Sono stati gli autori del documentario a lui dedicato nel 2021, Kristina Lindström e Kristian Petri, a dare stamane la notizia della scomparsa a Stoccolma, all’età di 70 anni, di Björn Andrésen, volto indimenticabile di “Morte a Venezia”. Nel capolavoro di Luchino Visconti del 1971 vestiva i panni del quattordicenne Tadzio, sogno romantico e impossibile del protagonista Dirk Bogarde.
Per il giovanissimo Björn (allora sedicenne) quell’esperienza fu tanto importante quanto traumatica. La sua bellezza distante e ineguagliabile, i biondi capelli, il sorriso etereo e ammaliatore stregarono la platea del Festival di Cannes, fecero del ragazzo una star mondiale, ma gli lasciarono addosso l’etichetta di icona gay, accreditata indirettamente anche dal regista (che certamente lo vedeva così) anche se in nessun momento del film questa caratteristica risulta esplicita.
Eppure Björn passò buona parte della vita a smentirla e rifiutò ogni copione che, anche lontanamente, potesse confermare quest’impressione. Anzi, ricordava come un vero e proprio “inferno” la serata in un bar gay dove Visconti lo aveva portato dopo la proiezione, oggetto più o meno diretto di attenzione da parte di maturi partecipanti. Biörn Andrésen era nato a Stoccolma il 26 gennaio 1955 da un padre mai conosciuto e da una madre che, dopo averlo affidato alle cure dei nonni materni, si suicidò quando il bambino aveva appena dieci anni. La nonna sognava per lui una carriera sotto i riflettori dello spettacolo e lo spinse, giovanissimo, a posare come modello e poi a tentare la via del cinema. Lo si vede nel ruolo di un amico del protagonista nel film d’esordio di Roy Andersson “A Swedish Love Story” del 1970.
Una sua foto arrivò allora sul tavolo di Visconti mentre preparava “Morte a Venezia” dal romanzo di Thomas Mann e fu scelto senza esitazione. Da quel set l’adolescente Tadzio ebbe tutti gli onori e le soddisfazioni di uno sfolgorante vero e proprio debutto, ma le conseguenze ne segnarono profondamente il carattere.
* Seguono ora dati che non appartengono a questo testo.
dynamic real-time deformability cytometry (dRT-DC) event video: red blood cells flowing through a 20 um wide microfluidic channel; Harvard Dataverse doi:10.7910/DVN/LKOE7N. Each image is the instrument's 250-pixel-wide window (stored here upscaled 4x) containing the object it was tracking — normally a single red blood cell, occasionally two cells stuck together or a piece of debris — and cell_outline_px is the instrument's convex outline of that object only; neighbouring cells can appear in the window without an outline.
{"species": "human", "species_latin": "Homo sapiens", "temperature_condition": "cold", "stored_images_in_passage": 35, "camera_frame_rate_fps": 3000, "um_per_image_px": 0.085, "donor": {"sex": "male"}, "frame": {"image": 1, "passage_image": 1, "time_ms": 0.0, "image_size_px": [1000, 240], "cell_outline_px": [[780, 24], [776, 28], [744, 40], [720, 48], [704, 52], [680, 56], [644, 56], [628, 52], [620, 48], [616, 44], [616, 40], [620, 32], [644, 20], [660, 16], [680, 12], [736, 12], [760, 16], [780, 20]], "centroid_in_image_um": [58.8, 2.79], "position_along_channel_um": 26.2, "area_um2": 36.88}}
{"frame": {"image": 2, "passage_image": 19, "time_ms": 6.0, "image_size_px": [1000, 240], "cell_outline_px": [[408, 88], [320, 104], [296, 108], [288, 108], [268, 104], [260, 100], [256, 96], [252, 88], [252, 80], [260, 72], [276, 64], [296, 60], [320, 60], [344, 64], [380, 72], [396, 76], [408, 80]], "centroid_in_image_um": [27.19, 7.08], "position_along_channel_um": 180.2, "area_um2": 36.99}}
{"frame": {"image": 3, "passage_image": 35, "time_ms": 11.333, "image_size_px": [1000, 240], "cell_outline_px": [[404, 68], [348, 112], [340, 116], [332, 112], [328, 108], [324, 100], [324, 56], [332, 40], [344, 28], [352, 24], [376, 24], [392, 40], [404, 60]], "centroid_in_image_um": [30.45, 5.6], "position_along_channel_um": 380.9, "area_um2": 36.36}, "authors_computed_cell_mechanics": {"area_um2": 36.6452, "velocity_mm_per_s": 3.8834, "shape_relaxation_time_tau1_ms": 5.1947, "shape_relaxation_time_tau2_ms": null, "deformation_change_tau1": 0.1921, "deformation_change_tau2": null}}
Formatosi alla Adolf Fredrik’s Music School di Stoccolma, aveva nel sangue la musica e seguì piuttosto quella carriera, anche se nella sua filmografia si rintracciano oggi oltre 20 titoli (per lo più serie tv scandinave), fino all’apparizione nell’horror d’autore di Ari Aster “Midsommar” del 2019, oltre a un paio di documentari tra cui “The Most Beautiful Boy in the World” in cui si è raccontato nel 1971 in occasione dell’anniversario del suo film-simbolo e che nel titolo riprende la definizione usata dallo stesso Visconti alla premiere di “Morte a Venezia” e diventata poi un’etichetta che avrebbe accompagnato l’attore per tutta la vita.
Ma è stata certamente invece la musica a salvarlo, con una serie di performance e concerti che, specie in Giappone, lo resero una star a più riprese con la Sven Erics dance band e gli fruttarono numerosi contratti pubblicitari. Si racconta che quando sbarcò per la prima volta a Tokyo ricevette un’accoglienza trionfale, degna dei Beatles con torme di ragazzine pronte a svenire alla sua sola apparizione. Né sorprende che sia plausibile che la famosissima fumettista (e soprano) Riyoko Ikeda si sia ispirata ai suoi lineamenti e ai suoi biondi capelli per disegnare la mitica Lady Oscar del manga omonimo. Nel privato invece Andrésen concesse ben poco al gossip: si era sposato nel 1983 con la poetessa Susanna Roman da cui ebbe due figli (Robine e Elvin). Ma una maledizione sembrava accompagnarlo e portò presto al divorzio dopo che il piccolo Elvin morì ad appena nove mesi. Lascia due nipotini avuti da Robine e la malinconia per una vita legata, volente o no, a un’immagine, uno sguardo, un sussulto romantico mai nato.